Our aim is to fulfill the needs of both clients' and users' with designs of economical and effective beauty, since…

Nature does nothing in vain, and more is in vain when less will serve; for Nature is pleased with simplicity, and affects not the pomp of superfluous causes.

Isaac Newton. Philosophiæ Naturalis Principia Mathematica, 1687.[1]

It is a great mortification to the vanity of man, that his utmost art and industry can never equal the meanest of nature's productions, either for beauty or value.

David Hume (1742). Essays, Moral and Political: The Epicurean.

Art must touch our lives, our fears and cares — evoke our dreams and give hope to the darkness.

Frederick Hart (1943–99).

Notes

1. Newton may have taken this from Galileo:

Thus it is said that Nature does not multiply things unnecessarily; that she makes use of the easiest and simplest means for producing her effects; that she does nothing in vain…
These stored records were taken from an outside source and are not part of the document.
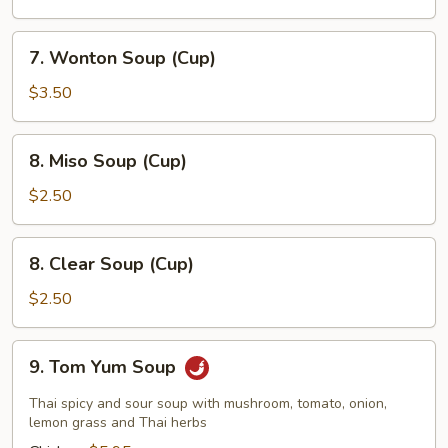
7.
7. Wonton Soup (Cup)
Wonton
Soup
$3.50
(Cup)
8.
8. Miso Soup (Cup)
Miso
Soup
$2.50
(Cup)
8.
8. Clear Soup (Cup)
Clear
Soup
$2.50
(Cup)
9.
9. Tom Yum Soup
Tom
Yum
Thai spicy and sour soup with mushroom, tomato, onion,
Soup
lemon grass and Thai herbs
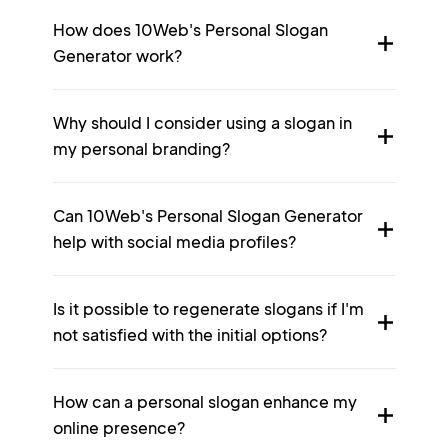
How does 10Web's Personal Slogan
Generator work?
Why should I consider using a slogan in
my personal branding?
Can 10Web's Personal Slogan Generator
help with social media profiles?
Is it possible to regenerate slogans if I'm
not satisfied with the initial options?
How can a personal slogan enhance my
online presence?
Galileo Galilei. Dialogue Concerning the Two Chief World Systems, 1632.

Perhaps this resembles Wabi-sabi (侘寂): a Japanese Zen aesthetic expressive of mono no aware (物の哀れ), the awareness of transience (literally the pathos of things). Wabi-sabi embraces the intrinsic beauty of anomalous and impermanent objects made with a mindful application of appropriate skill and accepts with reverence the inevitable wear and damage attending their use. This is not to elevate the merely inept or shabby, rather it delights in a simplicity which is the antithesis of ostentation.

Wabi: simplicity, freshness or quietness.
Sabi: patina, the beauty that comes with age and use.